Study questions:
**a)** For each statement, answer yes or no according to the passage on atmospheric brown clouds below, and quote the words that decide it: (i) Brown clouds come from burning fossil fuels and biomass. (ii) Sulfate particles absorb sunlight and heat the air. (iii) The cloud's effects on air quality and agriculture in Asia raise risks for three billion people.
**b)** According to the passage on atmospheric brown clouds below, by how much may brown clouds be masking the warming impacts of climate change globally?
**c)** Extend the passage on atmospheric brown clouds below, starting after its last sentence.

### Source document

The brown clouds, the result of burning of fossil fuels and biomass, are in some cases and regions aggravating the impacts of greenhouse gas-induced climate change, says the report.
This is because ABCs lead to the formation of particles like black carbon and soot that absorb sunlight and heat the air; and gases such as ozone which enhance the greenhouse effect of CO2.
Globally however brown clouds may be countering or 'masking' the warming impacts of climate change by between 20 and up to 80 per cent the researchers suggest.
This is because of particles such as sulfates and some organics which reflect sunlight and cool the surface.
The cloud is also having impacts on air quality and agriculture in Asia increasing risks to human health and food production for three billion people.
Achim Steiner, UN Under-Secretary General and Executive Director, UN Environment Programme (UNEP) said: "One of UNEP's central mandates is science-based early warning of serious and significant environmental challenges. I expect the Atmospheric Brown Cloud to be now firmly on the international community's radar as a result of today's report".

######
### Available data

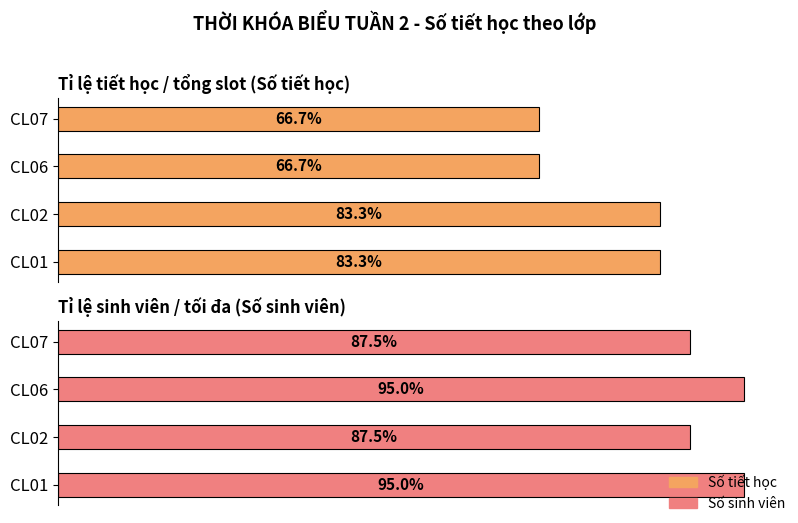

At which label is CL01 closest to 38?

CL01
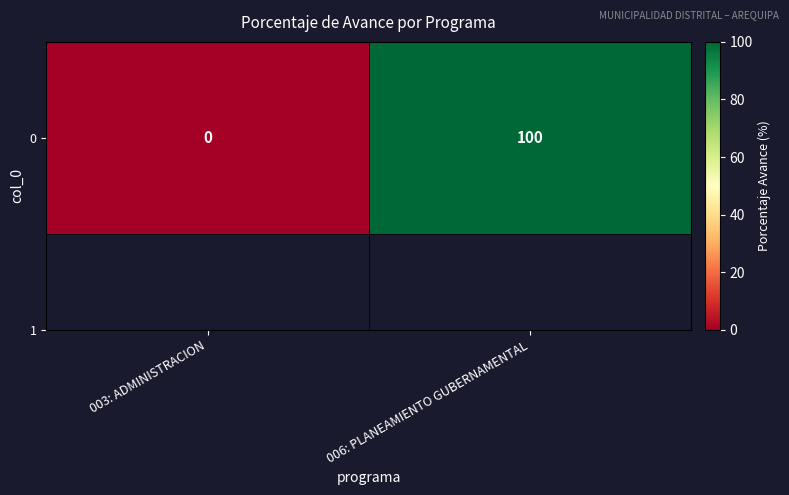

The chart shows a value of 0 at 003: ADMINISTRACION. True or false?

True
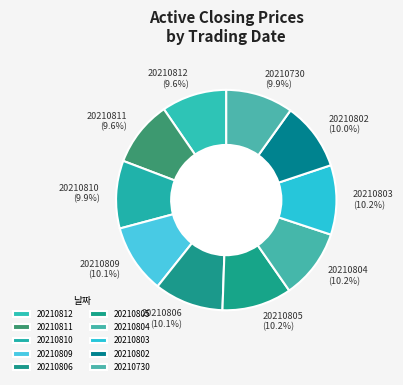

What percentage is NOT represented by 20210802 (10.0%)?

90.0%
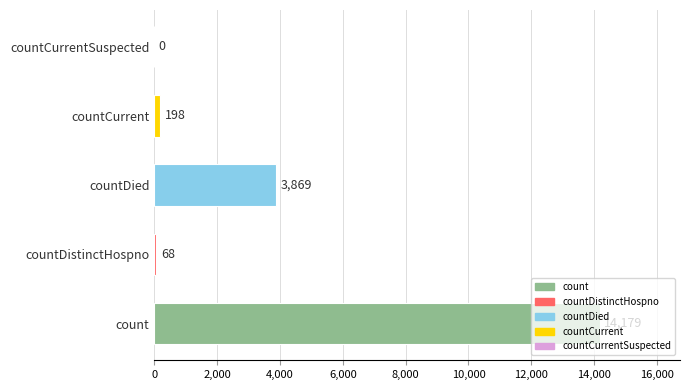

What is the maximum value shown in the chart?

14179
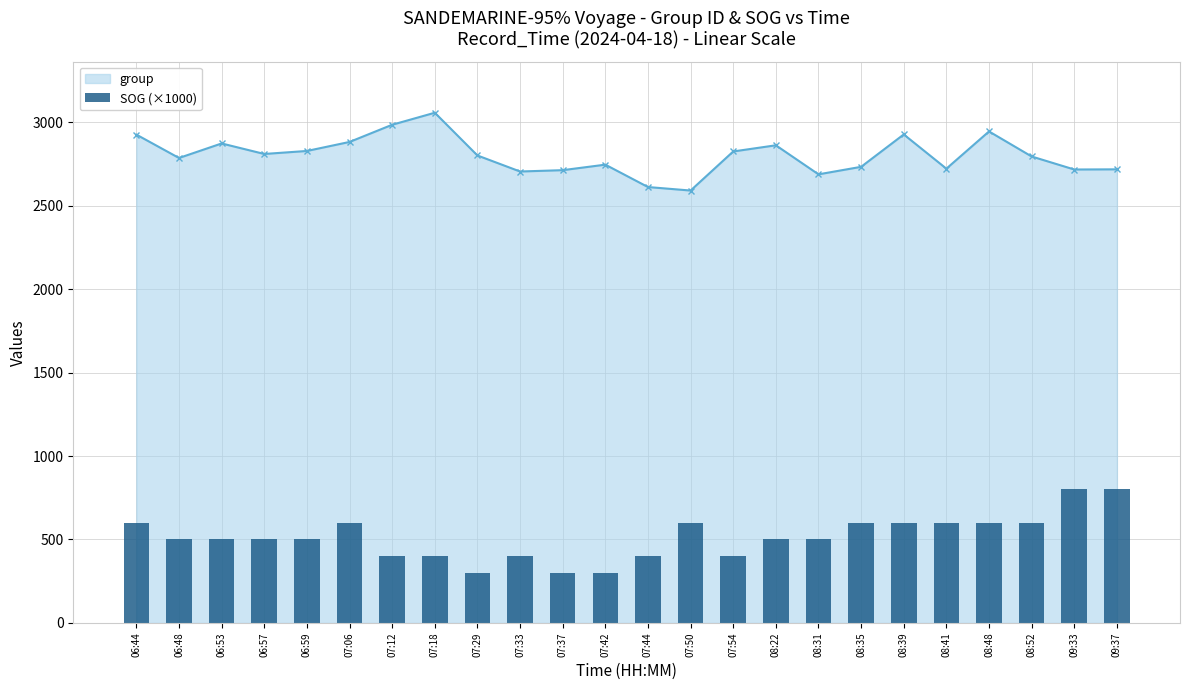

True or false: the data shows 167 at 07:33.

False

######

Answers by item number:
**a)**
(i) Yes: "the result of burning of fossil fuels and biomass"
(ii) No: "particles such as sulfates and some organics which reflect sunlight and cool the surface"
(iii) Yes: "increasing risks to human health and food production for three billion people"

**b)** By between 20 and up to 80 per cent.

**c)**
The phenomenon has been most intensively studied over Asia. This is in part because of the region's already highly variable climate, including the formation of the annual monsoon, and the fact that the region is home to around half the world's population and is undergoing massive growth.
But the scientists today made clear that there are also brown clouds elsewhere, including over parts of North America, Europe, southern Africa and the Amazon Basin which also require urgent and detailed research.
"Combating rising CO2 levels and climate change is the challenge of this generation, but it is also the best bet the world has for Green Growth, including new jobs and new enterprises from a booming solar and wind industry to more fuel efficient vehicles, homes and workplaces. Developed countries must not only act first but also assist developing economies with the finance and clean technology needed to green energy generation and economic growth," said Mr Steiner.
"In doing so, they can not only lift the threat of climate change but also turn off the soot- stream that is feeding the formation of atmospheric brown clouds in many of the world's regions. This is because the source of greenhouse gases and soot are often one and the same—unsustainable burning of fossil fuels, inefficient combustion of biomass and deforestation," he added.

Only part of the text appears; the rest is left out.